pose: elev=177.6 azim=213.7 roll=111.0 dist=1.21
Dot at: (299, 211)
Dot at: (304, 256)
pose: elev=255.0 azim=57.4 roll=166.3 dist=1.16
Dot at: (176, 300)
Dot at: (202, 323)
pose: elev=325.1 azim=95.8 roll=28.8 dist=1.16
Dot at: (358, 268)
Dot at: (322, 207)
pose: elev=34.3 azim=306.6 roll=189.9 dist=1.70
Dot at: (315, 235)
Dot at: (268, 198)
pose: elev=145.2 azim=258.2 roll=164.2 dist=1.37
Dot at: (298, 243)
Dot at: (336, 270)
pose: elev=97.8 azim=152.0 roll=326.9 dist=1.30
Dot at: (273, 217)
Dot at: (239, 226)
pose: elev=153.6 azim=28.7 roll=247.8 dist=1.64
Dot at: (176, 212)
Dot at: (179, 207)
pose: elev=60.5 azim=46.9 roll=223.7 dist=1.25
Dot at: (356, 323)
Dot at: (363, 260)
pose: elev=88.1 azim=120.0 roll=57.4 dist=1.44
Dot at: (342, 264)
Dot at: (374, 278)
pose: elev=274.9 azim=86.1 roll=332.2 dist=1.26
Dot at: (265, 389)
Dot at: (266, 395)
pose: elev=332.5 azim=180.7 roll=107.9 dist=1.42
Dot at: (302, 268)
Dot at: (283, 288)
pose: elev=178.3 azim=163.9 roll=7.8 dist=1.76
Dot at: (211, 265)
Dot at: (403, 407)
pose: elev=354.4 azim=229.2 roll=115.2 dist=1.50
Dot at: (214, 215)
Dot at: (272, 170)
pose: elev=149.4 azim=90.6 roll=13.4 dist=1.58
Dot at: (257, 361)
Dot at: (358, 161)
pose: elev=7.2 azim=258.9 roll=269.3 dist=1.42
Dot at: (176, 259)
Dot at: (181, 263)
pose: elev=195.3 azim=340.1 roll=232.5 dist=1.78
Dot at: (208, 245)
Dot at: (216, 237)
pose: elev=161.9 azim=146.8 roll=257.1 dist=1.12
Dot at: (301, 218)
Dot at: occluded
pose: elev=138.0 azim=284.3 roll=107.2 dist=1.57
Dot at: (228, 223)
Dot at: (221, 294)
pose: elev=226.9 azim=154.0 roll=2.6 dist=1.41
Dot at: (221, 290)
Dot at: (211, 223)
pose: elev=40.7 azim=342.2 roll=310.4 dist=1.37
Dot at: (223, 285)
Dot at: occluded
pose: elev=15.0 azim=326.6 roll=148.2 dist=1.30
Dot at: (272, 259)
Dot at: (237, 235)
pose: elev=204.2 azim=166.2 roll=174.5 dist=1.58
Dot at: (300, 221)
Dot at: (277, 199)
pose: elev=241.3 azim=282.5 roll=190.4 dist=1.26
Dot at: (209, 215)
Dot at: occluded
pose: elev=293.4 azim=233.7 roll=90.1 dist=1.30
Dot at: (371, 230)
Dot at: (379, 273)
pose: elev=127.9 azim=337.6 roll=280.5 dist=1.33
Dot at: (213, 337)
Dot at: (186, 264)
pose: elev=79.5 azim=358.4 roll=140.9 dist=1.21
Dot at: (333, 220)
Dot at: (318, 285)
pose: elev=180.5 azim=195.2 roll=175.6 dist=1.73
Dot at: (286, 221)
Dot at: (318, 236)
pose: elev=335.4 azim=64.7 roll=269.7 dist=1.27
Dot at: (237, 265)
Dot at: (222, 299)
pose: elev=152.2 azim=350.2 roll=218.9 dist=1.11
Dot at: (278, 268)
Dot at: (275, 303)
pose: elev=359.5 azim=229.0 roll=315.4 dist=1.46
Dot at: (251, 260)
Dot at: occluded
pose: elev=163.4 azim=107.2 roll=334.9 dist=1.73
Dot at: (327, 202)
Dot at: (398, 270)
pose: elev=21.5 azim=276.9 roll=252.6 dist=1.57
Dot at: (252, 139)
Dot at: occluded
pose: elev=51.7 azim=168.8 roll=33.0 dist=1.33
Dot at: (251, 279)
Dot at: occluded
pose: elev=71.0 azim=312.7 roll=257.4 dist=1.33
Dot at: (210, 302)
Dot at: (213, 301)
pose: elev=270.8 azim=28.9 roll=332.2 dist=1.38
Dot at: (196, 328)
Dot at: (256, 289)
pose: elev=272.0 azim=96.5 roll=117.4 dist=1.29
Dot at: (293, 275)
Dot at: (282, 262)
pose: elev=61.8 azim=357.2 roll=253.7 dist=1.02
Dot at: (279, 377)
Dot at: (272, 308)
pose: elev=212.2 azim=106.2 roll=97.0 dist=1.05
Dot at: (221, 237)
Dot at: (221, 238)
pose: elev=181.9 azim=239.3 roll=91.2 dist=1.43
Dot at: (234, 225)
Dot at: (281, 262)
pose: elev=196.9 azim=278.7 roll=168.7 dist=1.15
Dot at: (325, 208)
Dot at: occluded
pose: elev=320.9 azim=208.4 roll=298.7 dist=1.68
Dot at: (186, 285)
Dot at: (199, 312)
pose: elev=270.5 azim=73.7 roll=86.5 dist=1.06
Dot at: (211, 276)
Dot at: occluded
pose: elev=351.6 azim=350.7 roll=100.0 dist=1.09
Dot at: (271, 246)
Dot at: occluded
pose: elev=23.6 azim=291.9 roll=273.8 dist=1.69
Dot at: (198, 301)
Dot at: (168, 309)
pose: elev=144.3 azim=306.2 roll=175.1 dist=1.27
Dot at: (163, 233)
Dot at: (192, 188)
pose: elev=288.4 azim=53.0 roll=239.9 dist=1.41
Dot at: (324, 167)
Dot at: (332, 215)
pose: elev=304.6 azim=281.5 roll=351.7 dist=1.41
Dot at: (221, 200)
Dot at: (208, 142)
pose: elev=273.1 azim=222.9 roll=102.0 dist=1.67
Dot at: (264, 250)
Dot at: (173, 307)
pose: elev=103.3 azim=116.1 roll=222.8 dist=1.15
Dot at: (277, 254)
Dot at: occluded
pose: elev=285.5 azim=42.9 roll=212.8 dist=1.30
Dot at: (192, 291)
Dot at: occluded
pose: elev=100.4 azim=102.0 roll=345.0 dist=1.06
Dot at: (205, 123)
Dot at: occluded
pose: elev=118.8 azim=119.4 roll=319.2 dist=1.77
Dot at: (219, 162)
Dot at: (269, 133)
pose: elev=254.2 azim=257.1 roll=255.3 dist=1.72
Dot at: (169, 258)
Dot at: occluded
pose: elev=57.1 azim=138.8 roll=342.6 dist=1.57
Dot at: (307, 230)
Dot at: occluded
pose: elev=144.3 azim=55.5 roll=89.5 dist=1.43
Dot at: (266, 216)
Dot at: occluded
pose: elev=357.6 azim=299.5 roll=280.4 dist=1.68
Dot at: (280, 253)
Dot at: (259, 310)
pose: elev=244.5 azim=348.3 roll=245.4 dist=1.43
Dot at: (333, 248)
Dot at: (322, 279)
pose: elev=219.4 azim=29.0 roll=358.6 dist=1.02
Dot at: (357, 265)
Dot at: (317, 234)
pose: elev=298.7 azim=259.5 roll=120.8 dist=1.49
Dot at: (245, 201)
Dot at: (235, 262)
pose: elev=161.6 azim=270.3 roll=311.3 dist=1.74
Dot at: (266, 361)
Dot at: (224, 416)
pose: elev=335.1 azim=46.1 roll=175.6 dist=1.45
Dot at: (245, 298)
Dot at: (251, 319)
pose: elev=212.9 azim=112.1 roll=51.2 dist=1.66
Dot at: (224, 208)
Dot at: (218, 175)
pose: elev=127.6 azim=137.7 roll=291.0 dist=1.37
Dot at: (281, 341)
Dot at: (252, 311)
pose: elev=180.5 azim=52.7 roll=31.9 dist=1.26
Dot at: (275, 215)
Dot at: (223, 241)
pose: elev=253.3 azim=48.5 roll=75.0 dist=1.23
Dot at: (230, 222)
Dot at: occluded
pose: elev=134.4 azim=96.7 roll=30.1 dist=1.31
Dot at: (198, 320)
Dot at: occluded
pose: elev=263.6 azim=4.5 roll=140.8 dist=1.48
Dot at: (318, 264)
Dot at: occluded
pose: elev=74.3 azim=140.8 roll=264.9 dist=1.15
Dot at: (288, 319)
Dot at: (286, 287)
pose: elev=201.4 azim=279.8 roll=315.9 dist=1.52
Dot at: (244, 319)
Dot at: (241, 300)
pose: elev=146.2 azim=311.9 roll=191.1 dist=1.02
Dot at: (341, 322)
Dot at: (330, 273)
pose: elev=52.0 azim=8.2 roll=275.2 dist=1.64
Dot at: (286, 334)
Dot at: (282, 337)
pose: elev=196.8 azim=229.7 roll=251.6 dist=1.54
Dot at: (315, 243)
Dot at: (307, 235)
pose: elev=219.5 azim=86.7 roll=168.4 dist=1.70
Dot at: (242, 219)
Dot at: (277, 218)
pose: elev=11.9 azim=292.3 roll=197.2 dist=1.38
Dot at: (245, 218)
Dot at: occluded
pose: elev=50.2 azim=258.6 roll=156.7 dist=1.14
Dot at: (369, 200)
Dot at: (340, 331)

TASK BRIEF: Rewrite the part of the rows that opens with the line containing "pose: elev=293.4 azim=233.7" and closes with the line containing "Dot at: (281, 262)", swapping every "elev" for "elevation" and leaving everything else unchanged.

EXPECTED ANSWER:
pose: elevation=293.4 azim=233.7 roll=90.1 dist=1.30
Dot at: (371, 230)
Dot at: (379, 273)
pose: elevation=127.9 azim=337.6 roll=280.5 dist=1.33
Dot at: (213, 337)
Dot at: (186, 264)
pose: elevation=79.5 azim=358.4 roll=140.9 dist=1.21
Dot at: (333, 220)
Dot at: (318, 285)
pose: elevation=180.5 azim=195.2 roll=175.6 dist=1.73
Dot at: (286, 221)
Dot at: (318, 236)
pose: elevation=335.4 azim=64.7 roll=269.7 dist=1.27
Dot at: (237, 265)
Dot at: (222, 299)
pose: elevation=152.2 azim=350.2 roll=218.9 dist=1.11
Dot at: (278, 268)
Dot at: (275, 303)
pose: elevation=359.5 azim=229.0 roll=315.4 dist=1.46
Dot at: (251, 260)
Dot at: occluded
pose: elevation=163.4 azim=107.2 roll=334.9 dist=1.73
Dot at: (327, 202)
Dot at: (398, 270)
pose: elevation=21.5 azim=276.9 roll=252.6 dist=1.57
Dot at: (252, 139)
Dot at: occluded
pose: elevation=51.7 azim=168.8 roll=33.0 dist=1.33
Dot at: (251, 279)
Dot at: occluded
pose: elevation=71.0 azim=312.7 roll=257.4 dist=1.33
Dot at: (210, 302)
Dot at: (213, 301)
pose: elevation=270.8 azim=28.9 roll=332.2 dist=1.38
Dot at: (196, 328)
Dot at: (256, 289)
pose: elevation=272.0 azim=96.5 roll=117.4 dist=1.29
Dot at: (293, 275)
Dot at: (282, 262)
pose: elevation=61.8 azim=357.2 roll=253.7 dist=1.02
Dot at: (279, 377)
Dot at: (272, 308)
pose: elevation=212.2 azim=106.2 roll=97.0 dist=1.05
Dot at: (221, 237)
Dot at: (221, 238)
pose: elevation=181.9 azim=239.3 roll=91.2 dist=1.43
Dot at: (234, 225)
Dot at: (281, 262)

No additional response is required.